BRONTEKST.
☆ ☆ ☆ ☆

Vanzelfsprekend veranderde Rudolf Schock's stem in de loop van de jaren.
Zelf zei hij erover: "...mijn stem is inzetbaar gebleven, in het besef van gewijzigde mogelijkheden ...".
'Tom der Reimer' van Carl Loewe
Zoals bekend waren zijn grote jaren de periode 1946-1964.
Daarna - hij was toen 48 jaar - nam de stemkwaliteit langzaam maar zeker af. Maar zijn zang bleef fascineren dankzij een intuïtief feilloze benadering van sterk uiteenlopende muziekgenres en een ongekunstelde, zeer verstaanbare voordracht. Tot aan zijn dood toe.
In het laatste deel van de documentaire 'Rudolf Schock: I sing that too!' komt dat aan de orde en op YouTube geef ik de nodige voorbeelden.
Het verrast mij dan ook niet, dat een aantal daarvan buitengewoon veel worden beluisterd.
Dit geldt o.a. voor de twee (bewerkte) delen uit Franz Schubert's 'Deutsche Messe' uit 1973, voor 'Im Kahne' van Grieg ook uit 1973, voor 'Tom der Reimer' van Loewe uit 1980, voor Kálmán's opera-achtige 'Komm Zigane', live vanuit het Amsterdamse concertgebouw in 1985 en voor Schultze's 'Gutenachtliedchen' in 1986.
Opnamen van de zanger op gevorderde leeftijd:
> 'Gutenachtliedchen' (1948) van Norbert Schultze (1911-2002):
Het slaapliedje herinnert aan de uit krijgsgevangenschap terugkerende Duitse soldaten ("Heimkehrer") in de jaren na de Tweede Wereldoorlog.

☆ ☆ ☆ ☆

Rijen uit een gegevensverzameling
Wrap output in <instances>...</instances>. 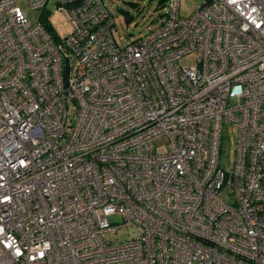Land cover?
<instances>
[{
	"label": "built area",
	"instance_id": "built-area-1",
	"mask_svg": "<svg viewBox=\"0 0 264 264\" xmlns=\"http://www.w3.org/2000/svg\"><path fill=\"white\" fill-rule=\"evenodd\" d=\"M17 1L0 0V264H264V0H165L125 43L104 0H54L64 36Z\"/></svg>",
	"mask_w": 264,
	"mask_h": 264
},
{
	"label": "rangeland",
	"instance_id": "rangeland-1",
	"mask_svg": "<svg viewBox=\"0 0 264 264\" xmlns=\"http://www.w3.org/2000/svg\"><path fill=\"white\" fill-rule=\"evenodd\" d=\"M109 8L114 24L112 33L118 42H127L144 35L148 29L157 26L163 19L166 11L165 0H104ZM197 0H180L179 12L182 15L191 14L196 6ZM17 4L27 13L30 22H39L42 10L30 9L25 0H18ZM46 9L50 12L49 19L55 31L61 35H67L70 26L66 19L56 13L54 0L46 3ZM128 19H126V17ZM183 63H191V59H184ZM236 129L234 125H225L223 130L222 146L219 162L227 169L233 159ZM165 146L159 142L158 149L162 151ZM228 199V198H227ZM119 219V217H117ZM137 230L133 227L123 228L118 232L119 239H127L135 236Z\"/></svg>",
	"mask_w": 264,
	"mask_h": 264
},
{
	"label": "trees",
	"instance_id": "trees-1",
	"mask_svg": "<svg viewBox=\"0 0 264 264\" xmlns=\"http://www.w3.org/2000/svg\"><path fill=\"white\" fill-rule=\"evenodd\" d=\"M48 14H49L48 12L43 11L41 16H40V22L48 32L53 33L54 29H53V26L51 25V23L49 22ZM125 17H126V19H128L127 16H125Z\"/></svg>",
	"mask_w": 264,
	"mask_h": 264
},
{
	"label": "water",
	"instance_id": "water-1",
	"mask_svg": "<svg viewBox=\"0 0 264 264\" xmlns=\"http://www.w3.org/2000/svg\"><path fill=\"white\" fill-rule=\"evenodd\" d=\"M67 78H68V67H67L66 73H65V83L67 82Z\"/></svg>",
	"mask_w": 264,
	"mask_h": 264
}]
</instances>
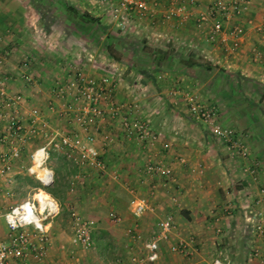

☆ ☆ ☆ ☆

DOEL VAN OPDRACHT. Schrijf de tekst over de zangstem van Rudolf Schock op latere leeftijd verder, aansluitend op de laatste zin.

ANTWOORD OP OPDRACHT.
Rudolf Schock zong het in zijn sterfjaar 1986 in een radio-uitzending t.g.v. de 75ste verjaardag van de componist Norbert Schultze.
Schultze, de maker van het wereldberoemde soldatenlied 'Lily Marleen' (1938), ontpopte zich in de 2e wereldoorlog tot een niet onbelangrijke, propagandistische rader in de oorlogsmachine van het Duitse Nazi-bewind.
Na de oorlog werd hij in het kader van de "Entnazifizierung" " als "Mitläufer" gekwalificeerd. Een feit is echter, dat hij alle gelden, die hij ontving tussen 1933 en 1945, bij testament vermaakte aan het Duitse Rode Kruis.
Schultze schreef zijn 'Gutenachtliedchen' al in 1948, maar bracht het voor 1986 niet naar buiten. Hij begeleidt Rudolf Schock aan de piano bij deze wereldprimeur.
> 'Es neigt sich der Tag', lied van Cornelius Suythof uit de opera 'Rembrandt van Rijn' (1937) van Paul von Klenau (1883-1946):
RUDOLF SCHOCK: "ik had de aria leren kennen door een oude grammofoonplaat van de tenor Marcel Wittrisch (1901-1955).
Hiermee en met behulp van een paar bewaard gebleven vioolfragmenten - het orkestmateriaal was in de oorlog verloren gegaan - heeft mijn vriend Fried Walter (Schock's dirigent) de partituur zorgvuldig gereconstrueerd en daarmee een bijzonder mooi voorbeeld van laatromantische operatraditie aan de vergetelheid ontrukt".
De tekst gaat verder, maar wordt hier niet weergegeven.